◆ Instructions for the task
Reproduce verbatim the line containing "Quand partir ?" and every line that follows it through the end of the entries below, omitting all pictures.

+ + + +

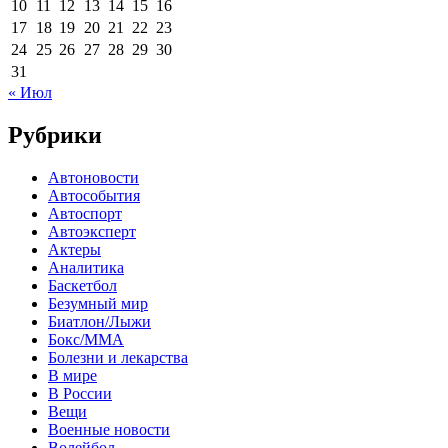
10
11
12
13
14
15
16
17
18
19
20
21
22
23
24
25
26
27
28
29
30
31
« Июл
Рубрики
Автоновости
Автособытия
Автоспорт
Автоэксперт
Актеры
Аналитика
Баскетбол
Безумный мир
Биатлон/Лыжи
Бокс/MMA
Болезни и лекарства
В мире
В России
Вещи
Военные новости
Волейбол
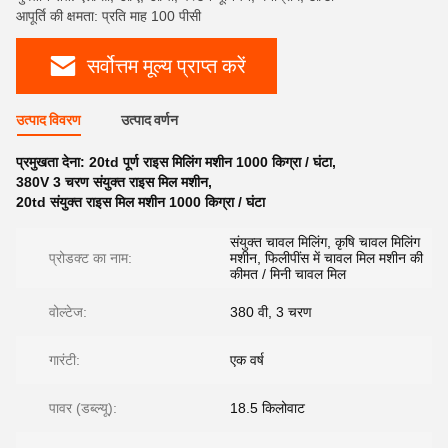
आपूर्ति की क्षमता: प्रति माह 100 पीसी
सर्वोत्तम मूल्य प्राप्त करें
उत्पाद विवरण
उत्पाद वर्णन
प्रमुखता देना:
20td पूर्ण राइस मिलिंग मशीन 1000 किग्रा / घंटा
,
380V 3 चरण संयुक्त राइस मिल मशीन
,
20td संयुक्त राइस मिल मशीन 1000 किग्रा / घंटा
संयुक्त चावल मिलिंग, कृषि चावल मिलिंग
प्रोडक्ट का नाम:
मशीन, फिलीपींस में चावल मिल मशीन की
कीमत / मिनी चावल मिल
वोल्टेज:
380 वी, 3 चरण
गारंटी:
एक वर्ष
पावर (डब्ल्यू):
18.5 किलोवाट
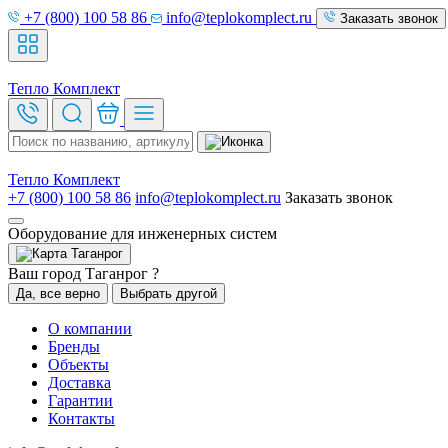
+7 (800) 100 58 86
info@teplokomplect.ru
Заказать звонок
Тепло
Комплект
Тепло
Комплект
+7 (800) 100 58 86
info@teplokomplect.ru
Заказать звонок
Оборудование для инженерных систем
Таганрог
Ваш город Таганрог ?
Да, все верно
Выбрать другой
О компании
Бренды
Объекты
Доставка
Гарантии
Контакты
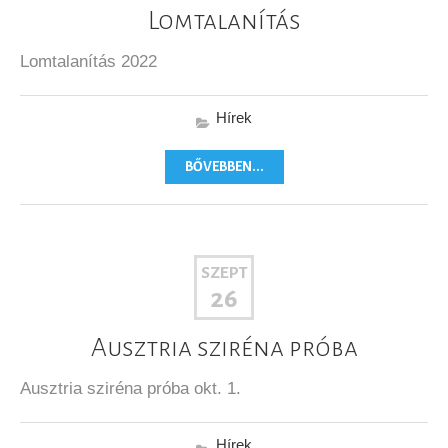
Lomtalanítás
Lomtalanítás 2022
Hírek
BŐVEBBEN...
SZEPT
26
Ausztria sziréna próba
Ausztria sziréna próba okt. 1.
Hírek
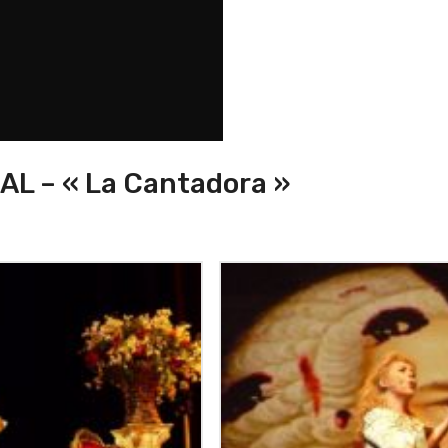
DAL – « La Cantadora »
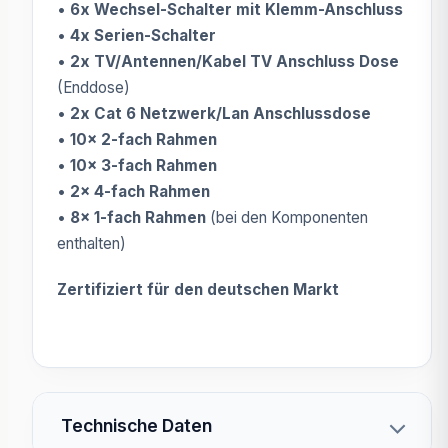
•
6x Wechsel-Schalter mit Klemm-Anschluss
•
4x Serien-Schalter
•
2x TV/Antennen/Kabel TV Anschluss Dose
(Enddose)
•
2x Cat 6 Netzwerk/Lan Anschlussdose
•
10x 2-fach Rahmen
•
10x 3-fach Rahmen
•
2x 4-fach Rahmen
•
8x 1-fach Rahmen
(bei den Komponenten
enthalten)
Zertifiziert für den deutschen Markt
Technische Daten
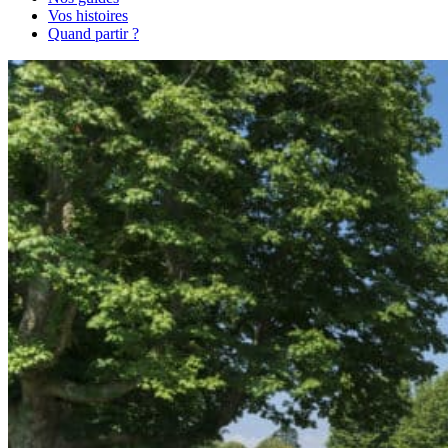
Vos histoires
Quand partir ?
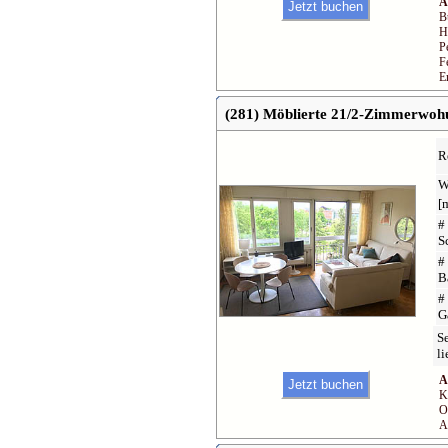
A
B
H
P
F
E
(281) Möblierte 21/2-Zimmerwoh
R
W
[
#
S
#
B
#
G
S
li
A
K
O
A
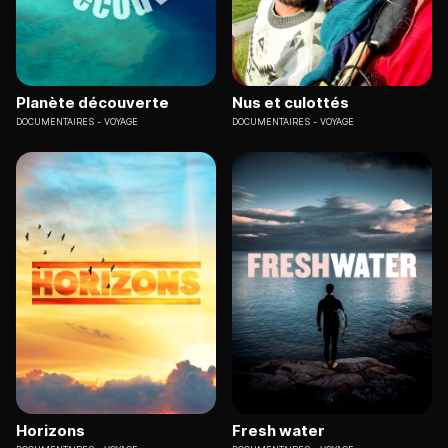
Planète découverte
Nus et culottés
DOCUMENTAIRES
VOYAGE
DOCUMENTAIRES
VOYAGE
Horizons
Fresh water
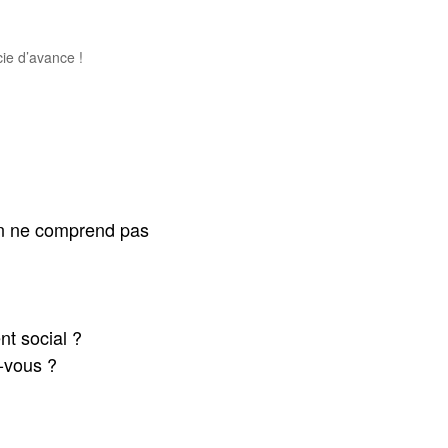
ie d’avance !
’on ne comprend pas
nt social ?
z-vous ?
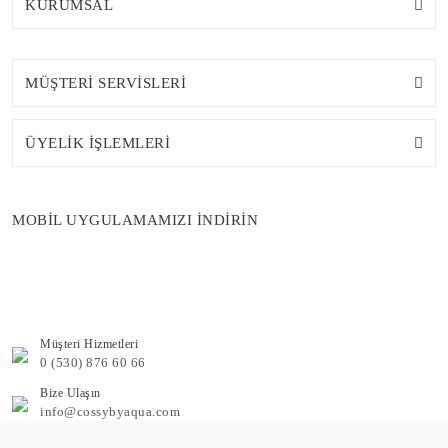
KURUMSAL
MÜŞTERİ SERVİSLERİ
ÜYELİK İŞLEMLERİ
MOBİL UYGULAMAMIZI İNDİRİN
Müşteri Hizmetleri
0 (530) 876 60 66
Bize Ulaşın
info@cossybyaqua.com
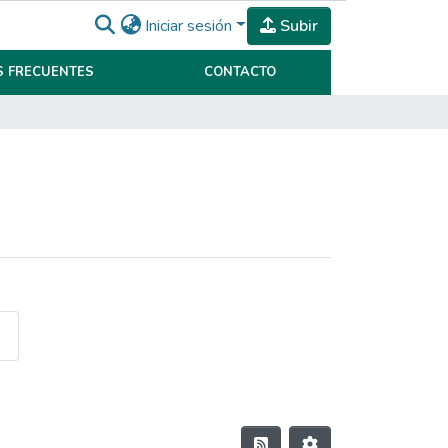
Iniciar sesión
Subir
 FRECUENTES
CONTACTO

+ + + +

◆ Final answer
Quand partir ?
A
B
H
P
F
E
(281) Möblierte 21/2-Zimmerwoh
R
W
[
#
S
#
B
#
G
S
li
A
K
O
A
Planète découverte
Nus et culottés
DOCUMENTAIRES
VOYAGE
DOCUMENTAIRES
VOYAGE
Horizons
Fresh water
ie d’avance !
’on ne comprend pas
nt social ?
z-vous ?
KURUMSAL
MÜŞTERİ SERVİSLERİ
ÜYELİK İŞLEMLERİ
MOBİL UYGULAMAMIZI İNDİRİN
Müşteri Hizmetleri
0 (530) 876 60 66
Bize Ulaşın
info@cossybyaqua.com
Iniciar sesión
Subir
 FRECUENTES
CONTACTO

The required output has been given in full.